Cast & Crew
Produktion: Sky, Amazon Prime Video, Vertigo Films und Neal Street ProductionsSchöpfer: Jez Butterworth, Tom Butterworth und James Richardson
Darsteller: David Morrissey, Kelly Reilly, Zoe Wanamaker, Nikolay Lie Kaas, Ian McDiarmid, Liana Cornell, Julian Rhind-Tutt u.v.m.
Executive Producer: James Richardson, Pippa Harris, Sam Mendes, Nicolas Brown und Anne Thomopoulos
«Britannia» geht sehr weit zurück: in eine Zeit vor dem Brexit-Votum, vor dem Zweiten Weltkrieg, in eine Zeit lange vor dem Hause Windsor, den Rosenkriegen von York und Lancaster, vor der Magna Charta – ja, in eine Zeit, bevor es Britannien überhaupt gab, geschweige denn so etwas wie Nationen oder Staaten im engeren Sinne. In den frühen Jahren unserer Zeitrechnung waren die Druiden- und Keltenstämme in splendid isolation vor allem mit sich selbst beschäftigt und fochten in Feudalgesellschaften mit eisern hierarchischen Strukturen, wie sie sich nicht einmal Margaret Thatcher herbeigeträumt hat, ihre Fehden aus. Doch der äußere Feind naht, in Gestalt von David Morisseys Aulus Plautius: Und er zwingt sogar die Erzrivalinnen Kerra (Kelly Reilly) und Königin Antedia (Zoe Wanamaker) zu einem Pakt. Nur zusammen können sie den Römern etwas entgegensetzen, die auf die Insel drängen und sie unterwerfen wollen.
- © SKY
Visuell sind die Parallelen zu einigen Vorbildern noch offensichtlicher als erzählerisch: «Game of Thrones» und einschlägige Tolkien-Verfilmungen geben den stilistischen Ton vor, in dem die Serie gehalten ist.

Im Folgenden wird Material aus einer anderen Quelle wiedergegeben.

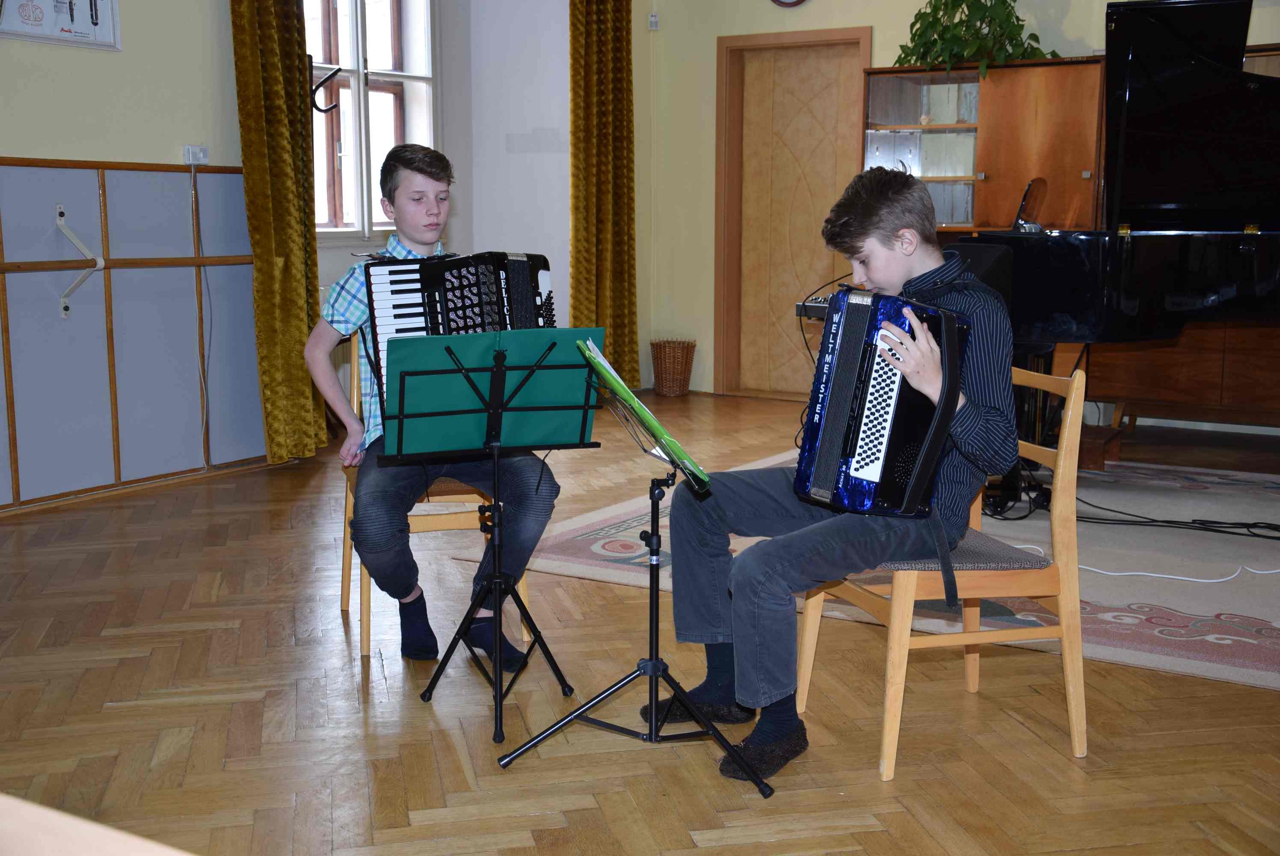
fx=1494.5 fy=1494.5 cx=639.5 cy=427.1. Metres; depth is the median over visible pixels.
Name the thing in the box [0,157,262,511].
wall panel
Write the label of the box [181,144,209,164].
wall socket
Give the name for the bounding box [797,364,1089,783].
wooden chair
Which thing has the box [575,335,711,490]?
green folder
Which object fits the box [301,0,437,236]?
window
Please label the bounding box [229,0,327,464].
curtain
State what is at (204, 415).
power cord
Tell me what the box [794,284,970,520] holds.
accordion
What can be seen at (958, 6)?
potted plant
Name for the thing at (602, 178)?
curtain
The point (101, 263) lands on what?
wall bracket
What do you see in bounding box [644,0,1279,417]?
back wall
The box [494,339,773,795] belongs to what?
music stand
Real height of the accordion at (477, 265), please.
0.331 m
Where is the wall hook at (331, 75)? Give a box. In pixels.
[308,60,342,111]
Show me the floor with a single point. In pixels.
(870, 784)
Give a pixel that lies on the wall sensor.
(652, 18)
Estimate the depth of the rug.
4.71 m
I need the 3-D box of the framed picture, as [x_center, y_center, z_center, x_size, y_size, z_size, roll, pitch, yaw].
[-2.154,-1.655,5.482,0.026,0.485,0.548,6,10,33]
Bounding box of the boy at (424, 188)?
[301,140,566,665]
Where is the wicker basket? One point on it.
(672, 383)
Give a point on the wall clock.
(790, 3)
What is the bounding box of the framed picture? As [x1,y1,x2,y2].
[0,0,120,50]
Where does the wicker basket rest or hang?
on the floor
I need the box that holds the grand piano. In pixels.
[951,0,1279,464]
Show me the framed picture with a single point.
(101, 31)
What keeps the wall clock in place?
attached to the back wall at (875, 23)
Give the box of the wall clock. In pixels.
[770,0,807,6]
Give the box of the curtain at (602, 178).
[568,0,638,387]
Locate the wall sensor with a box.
[647,12,659,29]
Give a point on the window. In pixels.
(346, 118)
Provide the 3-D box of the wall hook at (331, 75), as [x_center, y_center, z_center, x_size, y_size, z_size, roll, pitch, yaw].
[-1.461,-1.526,6.742,0.221,0.241,0.151,6,10,33]
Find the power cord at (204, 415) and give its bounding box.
[189,164,212,461]
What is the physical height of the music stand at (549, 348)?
0.847 m
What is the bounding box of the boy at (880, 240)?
[664,165,1011,782]
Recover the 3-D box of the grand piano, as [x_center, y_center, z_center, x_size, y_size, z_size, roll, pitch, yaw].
[2.186,-0.649,5.646,1.703,1.826,1.564,6,10,33]
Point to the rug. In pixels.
(1110, 602)
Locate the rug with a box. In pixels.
[450,452,1279,689]
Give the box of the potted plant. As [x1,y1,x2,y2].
[893,0,1057,75]
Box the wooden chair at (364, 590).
[337,340,528,661]
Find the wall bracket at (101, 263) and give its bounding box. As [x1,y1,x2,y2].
[53,204,103,319]
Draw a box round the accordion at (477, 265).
[364,250,556,399]
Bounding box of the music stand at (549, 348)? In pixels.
[385,332,601,745]
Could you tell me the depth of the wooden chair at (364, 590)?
3.87 m
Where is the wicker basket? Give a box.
[649,338,696,396]
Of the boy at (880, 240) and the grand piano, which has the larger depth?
the grand piano
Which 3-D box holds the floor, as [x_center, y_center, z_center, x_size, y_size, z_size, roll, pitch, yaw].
[0.400,0.614,3.902,6.344,0.106,8.277,6,10,33]
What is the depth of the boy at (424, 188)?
3.70 m
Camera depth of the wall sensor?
8.45 m
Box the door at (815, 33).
[713,25,869,402]
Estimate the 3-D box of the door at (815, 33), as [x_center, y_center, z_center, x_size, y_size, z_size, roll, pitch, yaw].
[0.910,-1.193,8.740,0.958,2.099,0.149,6,10,33]
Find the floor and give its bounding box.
[0,391,1279,855]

Und noch viel mehr als diese Inspirationsquellen wirkt «Britannia» um imposante Schlachten herumgeschrieben. Doch während «Game of Thrones» neben seinen visuell beeindruckenden Aspekten auch eine starke, einnehmende horizontale Geschichte erzählen soll, während wie bei Tolkien existentielle menschliche Themen verhandelt werden, bietet «Britannia» inhaltlich wenig mehr an als bedeutungsschwanger aufgesagte Plattitüden und die Forcierung eines alten urenglischen Mythos, der hier noch in eine prä-anglische Zeit fortgeschrieben wird: den Mythos der unbedingten Eigenständigkeit im Kontext eines düsteren Kontinents, der nichts Gutes mit dem Eiland im Schilde führt. Es beschleicht einen der Eindruck, dass David Davis zu seinen Reisen nach Brüssel mit demselben Gefühl aufbricht.

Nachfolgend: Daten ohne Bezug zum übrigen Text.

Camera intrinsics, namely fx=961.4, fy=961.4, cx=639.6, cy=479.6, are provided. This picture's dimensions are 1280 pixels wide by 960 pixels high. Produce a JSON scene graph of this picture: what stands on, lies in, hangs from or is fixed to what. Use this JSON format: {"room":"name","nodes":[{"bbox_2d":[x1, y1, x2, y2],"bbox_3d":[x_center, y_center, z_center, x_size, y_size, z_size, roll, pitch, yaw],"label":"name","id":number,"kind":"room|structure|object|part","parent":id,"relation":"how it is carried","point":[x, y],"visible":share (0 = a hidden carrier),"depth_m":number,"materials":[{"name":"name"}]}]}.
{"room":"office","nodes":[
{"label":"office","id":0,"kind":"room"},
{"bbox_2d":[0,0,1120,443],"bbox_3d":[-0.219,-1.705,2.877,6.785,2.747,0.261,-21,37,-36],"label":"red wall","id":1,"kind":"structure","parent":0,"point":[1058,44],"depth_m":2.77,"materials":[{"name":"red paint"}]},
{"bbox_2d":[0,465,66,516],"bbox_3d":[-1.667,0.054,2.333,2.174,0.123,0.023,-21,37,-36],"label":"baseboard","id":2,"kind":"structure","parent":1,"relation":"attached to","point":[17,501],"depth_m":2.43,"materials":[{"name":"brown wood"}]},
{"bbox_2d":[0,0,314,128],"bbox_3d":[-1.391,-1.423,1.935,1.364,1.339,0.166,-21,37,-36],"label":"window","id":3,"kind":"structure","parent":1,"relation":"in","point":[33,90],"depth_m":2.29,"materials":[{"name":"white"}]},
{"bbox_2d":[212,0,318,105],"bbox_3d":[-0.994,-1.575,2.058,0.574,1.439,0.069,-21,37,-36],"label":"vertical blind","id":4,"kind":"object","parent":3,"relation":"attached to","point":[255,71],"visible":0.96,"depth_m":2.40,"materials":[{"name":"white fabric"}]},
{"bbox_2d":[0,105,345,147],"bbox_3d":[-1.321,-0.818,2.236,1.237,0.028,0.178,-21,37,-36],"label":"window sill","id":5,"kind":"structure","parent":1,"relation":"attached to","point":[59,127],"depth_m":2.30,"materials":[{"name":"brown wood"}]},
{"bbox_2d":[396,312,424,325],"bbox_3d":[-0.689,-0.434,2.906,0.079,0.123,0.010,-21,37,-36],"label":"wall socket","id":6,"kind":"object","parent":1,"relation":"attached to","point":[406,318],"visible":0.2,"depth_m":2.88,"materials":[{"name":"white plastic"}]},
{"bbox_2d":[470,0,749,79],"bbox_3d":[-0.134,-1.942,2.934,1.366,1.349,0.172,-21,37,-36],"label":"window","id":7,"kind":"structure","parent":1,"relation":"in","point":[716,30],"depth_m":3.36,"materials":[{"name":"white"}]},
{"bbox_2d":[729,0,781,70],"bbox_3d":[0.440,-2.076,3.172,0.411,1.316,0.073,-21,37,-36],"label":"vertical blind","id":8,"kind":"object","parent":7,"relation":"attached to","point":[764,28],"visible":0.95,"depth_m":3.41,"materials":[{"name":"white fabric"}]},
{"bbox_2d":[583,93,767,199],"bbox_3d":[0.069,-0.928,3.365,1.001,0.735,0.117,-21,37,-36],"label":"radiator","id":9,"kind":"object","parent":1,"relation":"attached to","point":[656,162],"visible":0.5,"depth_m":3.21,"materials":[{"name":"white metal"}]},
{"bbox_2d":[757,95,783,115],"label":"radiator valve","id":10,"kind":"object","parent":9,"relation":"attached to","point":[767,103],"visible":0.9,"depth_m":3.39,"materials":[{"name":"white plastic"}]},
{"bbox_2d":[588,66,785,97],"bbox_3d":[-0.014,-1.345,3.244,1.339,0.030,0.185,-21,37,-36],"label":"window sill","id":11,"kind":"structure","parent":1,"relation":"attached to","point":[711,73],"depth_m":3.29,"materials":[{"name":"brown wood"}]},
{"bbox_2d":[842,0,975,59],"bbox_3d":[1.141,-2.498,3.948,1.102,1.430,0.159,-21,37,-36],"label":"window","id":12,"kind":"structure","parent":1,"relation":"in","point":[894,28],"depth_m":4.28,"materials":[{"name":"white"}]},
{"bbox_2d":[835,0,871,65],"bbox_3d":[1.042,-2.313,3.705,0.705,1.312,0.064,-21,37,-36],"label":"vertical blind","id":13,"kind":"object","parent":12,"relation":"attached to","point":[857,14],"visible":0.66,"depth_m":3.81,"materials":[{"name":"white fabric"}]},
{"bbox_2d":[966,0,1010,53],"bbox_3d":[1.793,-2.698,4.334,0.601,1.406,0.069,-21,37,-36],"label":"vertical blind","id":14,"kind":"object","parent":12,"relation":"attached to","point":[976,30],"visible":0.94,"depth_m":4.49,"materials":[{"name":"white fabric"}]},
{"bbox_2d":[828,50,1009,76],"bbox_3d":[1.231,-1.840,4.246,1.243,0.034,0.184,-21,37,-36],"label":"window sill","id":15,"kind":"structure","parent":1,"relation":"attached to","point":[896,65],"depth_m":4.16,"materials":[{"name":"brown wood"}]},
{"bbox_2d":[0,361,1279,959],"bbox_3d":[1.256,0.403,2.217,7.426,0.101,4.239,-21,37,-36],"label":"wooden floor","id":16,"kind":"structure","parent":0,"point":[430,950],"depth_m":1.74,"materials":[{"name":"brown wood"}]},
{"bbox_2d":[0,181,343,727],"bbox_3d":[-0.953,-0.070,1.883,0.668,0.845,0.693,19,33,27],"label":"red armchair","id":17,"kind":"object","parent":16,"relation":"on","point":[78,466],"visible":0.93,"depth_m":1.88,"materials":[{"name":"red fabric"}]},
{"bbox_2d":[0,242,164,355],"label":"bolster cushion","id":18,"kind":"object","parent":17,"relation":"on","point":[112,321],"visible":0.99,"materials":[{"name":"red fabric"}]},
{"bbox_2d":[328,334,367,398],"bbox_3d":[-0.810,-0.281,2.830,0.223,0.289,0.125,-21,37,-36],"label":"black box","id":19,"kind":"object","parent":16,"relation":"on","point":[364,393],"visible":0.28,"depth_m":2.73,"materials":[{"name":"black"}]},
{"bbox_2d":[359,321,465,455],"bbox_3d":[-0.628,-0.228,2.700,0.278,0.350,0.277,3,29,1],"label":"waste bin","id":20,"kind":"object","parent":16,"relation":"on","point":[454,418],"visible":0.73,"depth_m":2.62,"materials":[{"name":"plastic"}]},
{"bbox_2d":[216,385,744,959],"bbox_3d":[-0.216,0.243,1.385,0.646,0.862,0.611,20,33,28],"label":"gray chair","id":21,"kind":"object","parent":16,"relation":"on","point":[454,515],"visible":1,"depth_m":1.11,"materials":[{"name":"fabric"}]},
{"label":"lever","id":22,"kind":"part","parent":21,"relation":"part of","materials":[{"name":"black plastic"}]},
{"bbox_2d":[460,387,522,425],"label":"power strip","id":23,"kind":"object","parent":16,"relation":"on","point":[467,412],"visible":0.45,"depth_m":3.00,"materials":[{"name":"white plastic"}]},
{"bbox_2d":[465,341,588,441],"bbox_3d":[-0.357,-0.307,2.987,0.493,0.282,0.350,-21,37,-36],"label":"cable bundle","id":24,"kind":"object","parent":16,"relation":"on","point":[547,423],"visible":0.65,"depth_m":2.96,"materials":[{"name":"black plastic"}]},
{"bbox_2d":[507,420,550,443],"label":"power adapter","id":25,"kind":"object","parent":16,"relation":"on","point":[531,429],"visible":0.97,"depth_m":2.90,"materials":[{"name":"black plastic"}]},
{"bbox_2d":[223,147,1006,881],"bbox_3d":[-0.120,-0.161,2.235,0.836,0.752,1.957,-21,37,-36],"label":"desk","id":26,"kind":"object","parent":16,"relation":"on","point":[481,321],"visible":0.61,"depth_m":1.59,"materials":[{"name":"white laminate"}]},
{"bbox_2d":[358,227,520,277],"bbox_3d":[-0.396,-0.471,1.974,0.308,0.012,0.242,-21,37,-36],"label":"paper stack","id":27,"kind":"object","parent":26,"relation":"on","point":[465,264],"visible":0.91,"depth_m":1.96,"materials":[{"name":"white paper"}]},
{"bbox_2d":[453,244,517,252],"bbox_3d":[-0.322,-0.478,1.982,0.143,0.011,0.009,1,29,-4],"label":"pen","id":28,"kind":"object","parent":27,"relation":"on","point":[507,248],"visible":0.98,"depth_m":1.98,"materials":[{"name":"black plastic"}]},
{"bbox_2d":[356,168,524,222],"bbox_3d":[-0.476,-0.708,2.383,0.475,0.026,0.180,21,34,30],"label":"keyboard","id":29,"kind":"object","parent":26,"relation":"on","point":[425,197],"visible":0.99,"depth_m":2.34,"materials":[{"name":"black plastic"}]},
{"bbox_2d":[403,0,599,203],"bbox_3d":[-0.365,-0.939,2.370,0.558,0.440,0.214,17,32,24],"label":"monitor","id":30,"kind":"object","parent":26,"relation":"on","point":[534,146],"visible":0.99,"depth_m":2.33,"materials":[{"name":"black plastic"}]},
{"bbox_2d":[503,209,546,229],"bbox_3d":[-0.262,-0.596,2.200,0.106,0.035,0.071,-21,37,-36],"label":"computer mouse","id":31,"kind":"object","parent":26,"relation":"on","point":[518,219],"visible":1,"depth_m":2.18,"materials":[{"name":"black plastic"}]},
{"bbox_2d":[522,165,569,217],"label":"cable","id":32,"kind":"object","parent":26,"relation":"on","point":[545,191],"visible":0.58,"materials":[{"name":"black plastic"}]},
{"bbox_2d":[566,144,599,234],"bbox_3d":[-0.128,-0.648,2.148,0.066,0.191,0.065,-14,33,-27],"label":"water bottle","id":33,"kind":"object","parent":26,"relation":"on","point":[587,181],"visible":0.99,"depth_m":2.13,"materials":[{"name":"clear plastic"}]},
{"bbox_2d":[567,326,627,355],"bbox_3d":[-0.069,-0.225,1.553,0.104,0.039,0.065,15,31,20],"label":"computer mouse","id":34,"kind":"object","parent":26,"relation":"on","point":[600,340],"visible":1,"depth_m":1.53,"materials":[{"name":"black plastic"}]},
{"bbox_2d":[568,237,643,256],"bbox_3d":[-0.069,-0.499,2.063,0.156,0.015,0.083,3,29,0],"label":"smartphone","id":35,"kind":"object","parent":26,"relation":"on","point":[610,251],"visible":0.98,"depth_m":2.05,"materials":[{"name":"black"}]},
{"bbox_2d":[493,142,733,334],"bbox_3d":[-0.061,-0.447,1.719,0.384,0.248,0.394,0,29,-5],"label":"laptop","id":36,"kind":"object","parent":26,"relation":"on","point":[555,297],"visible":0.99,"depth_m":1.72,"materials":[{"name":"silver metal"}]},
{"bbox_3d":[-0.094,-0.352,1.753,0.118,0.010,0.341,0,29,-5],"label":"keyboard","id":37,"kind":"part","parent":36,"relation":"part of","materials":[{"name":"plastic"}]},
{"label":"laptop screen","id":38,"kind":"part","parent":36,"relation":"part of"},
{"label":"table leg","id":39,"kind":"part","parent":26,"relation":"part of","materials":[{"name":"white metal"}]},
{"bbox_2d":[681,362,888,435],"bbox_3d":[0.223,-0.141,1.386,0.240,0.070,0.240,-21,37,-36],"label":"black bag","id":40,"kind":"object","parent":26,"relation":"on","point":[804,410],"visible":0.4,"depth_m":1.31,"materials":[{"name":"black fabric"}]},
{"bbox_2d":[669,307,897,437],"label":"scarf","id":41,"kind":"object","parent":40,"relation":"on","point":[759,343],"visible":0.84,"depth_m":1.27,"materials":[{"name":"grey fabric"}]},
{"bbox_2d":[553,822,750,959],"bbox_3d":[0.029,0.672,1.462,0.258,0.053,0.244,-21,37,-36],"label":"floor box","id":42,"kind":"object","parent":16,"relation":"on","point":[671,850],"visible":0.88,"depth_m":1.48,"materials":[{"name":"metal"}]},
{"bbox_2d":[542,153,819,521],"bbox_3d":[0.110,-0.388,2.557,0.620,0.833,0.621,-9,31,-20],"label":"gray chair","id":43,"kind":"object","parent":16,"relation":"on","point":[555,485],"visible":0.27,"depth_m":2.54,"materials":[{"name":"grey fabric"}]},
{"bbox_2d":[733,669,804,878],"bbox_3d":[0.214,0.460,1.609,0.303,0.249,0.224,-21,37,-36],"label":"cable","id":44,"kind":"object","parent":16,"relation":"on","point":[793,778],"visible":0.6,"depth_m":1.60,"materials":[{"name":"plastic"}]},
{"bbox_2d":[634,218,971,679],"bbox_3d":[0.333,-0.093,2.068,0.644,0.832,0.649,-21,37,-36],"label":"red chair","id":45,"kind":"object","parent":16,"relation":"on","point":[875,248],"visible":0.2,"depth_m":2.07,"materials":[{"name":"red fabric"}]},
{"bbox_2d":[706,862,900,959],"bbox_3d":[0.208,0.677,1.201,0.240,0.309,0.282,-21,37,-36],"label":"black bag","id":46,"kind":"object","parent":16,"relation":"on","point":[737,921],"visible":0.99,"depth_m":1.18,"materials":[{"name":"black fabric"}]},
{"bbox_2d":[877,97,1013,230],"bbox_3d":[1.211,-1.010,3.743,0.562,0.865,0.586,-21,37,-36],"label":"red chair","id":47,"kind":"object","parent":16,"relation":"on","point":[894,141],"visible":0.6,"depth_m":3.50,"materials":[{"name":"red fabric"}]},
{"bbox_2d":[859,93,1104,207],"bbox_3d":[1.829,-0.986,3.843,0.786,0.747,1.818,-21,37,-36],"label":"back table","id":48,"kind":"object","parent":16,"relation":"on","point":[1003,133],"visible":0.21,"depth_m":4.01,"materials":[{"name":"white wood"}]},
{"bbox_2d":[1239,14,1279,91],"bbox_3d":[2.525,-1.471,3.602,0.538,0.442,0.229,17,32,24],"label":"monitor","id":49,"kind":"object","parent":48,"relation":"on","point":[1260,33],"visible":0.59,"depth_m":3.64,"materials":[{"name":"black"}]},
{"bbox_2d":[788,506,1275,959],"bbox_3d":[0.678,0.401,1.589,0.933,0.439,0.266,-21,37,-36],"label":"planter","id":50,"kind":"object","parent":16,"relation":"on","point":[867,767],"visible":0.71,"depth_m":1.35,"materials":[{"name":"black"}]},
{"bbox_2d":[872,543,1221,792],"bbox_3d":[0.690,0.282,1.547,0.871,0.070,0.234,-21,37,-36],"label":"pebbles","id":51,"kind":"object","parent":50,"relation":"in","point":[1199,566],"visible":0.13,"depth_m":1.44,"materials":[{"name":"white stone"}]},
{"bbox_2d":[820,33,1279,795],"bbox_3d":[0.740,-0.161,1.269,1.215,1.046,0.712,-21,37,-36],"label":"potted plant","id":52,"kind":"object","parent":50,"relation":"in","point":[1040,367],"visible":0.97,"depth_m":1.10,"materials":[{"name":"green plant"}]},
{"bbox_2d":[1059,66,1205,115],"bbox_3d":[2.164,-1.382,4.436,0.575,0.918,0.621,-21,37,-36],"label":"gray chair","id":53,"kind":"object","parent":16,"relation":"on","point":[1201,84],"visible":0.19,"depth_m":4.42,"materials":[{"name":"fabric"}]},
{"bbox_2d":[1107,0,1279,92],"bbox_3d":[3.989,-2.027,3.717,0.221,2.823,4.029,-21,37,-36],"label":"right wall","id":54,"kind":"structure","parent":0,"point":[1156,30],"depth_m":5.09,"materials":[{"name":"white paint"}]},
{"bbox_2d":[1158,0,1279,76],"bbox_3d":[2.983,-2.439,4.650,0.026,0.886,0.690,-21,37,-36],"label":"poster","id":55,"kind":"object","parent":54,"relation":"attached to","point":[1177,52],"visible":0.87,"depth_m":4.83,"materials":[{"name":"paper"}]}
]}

Wo sich dieser Eindruck inhaltlich aufdrängt, hinterlassen die Produktionsbedingungen hinter den Kulissen einen ganz anderen: Gedreht wurde dieses urenglische Format hauptsächlich in Tschechien, und produziert wurde es angesichts der distributiven Stoßrichtung von Sky mit seinen eng verwachsenen europäischen Sendern und Amazon Prime mit seinem ohnehin internationalen Anspruch ohnehin mit einem transnationalen Blick. So ist «Britannia» dann auch eher faktisch oder vielleicht gar aus erzählerischer Unachtsamkeit politisch: Denn auch wenn diese Serie den keltisch-druidischen Widerstand gegen die römischen Legionen noch so glorifiziert und all die Schlachten noch so imposant in Szene setzt: Am Ende wird Britannien doch latinisiert – aber eben nicht durch eine große, alles entscheidende Schlacht, sondern durch jahrzehntelange Zermürbung des Widerstandes. Bei dieser längst zurückliegenden Zwangseuropäisierung Brianniens wird nicht nur David Davis schlucken müssen.
Die Serie läuft immer freitags um 20.15 Uhr bei Sky Atlantic, steht aber natürlich auch auf Abruf zur Verfügung.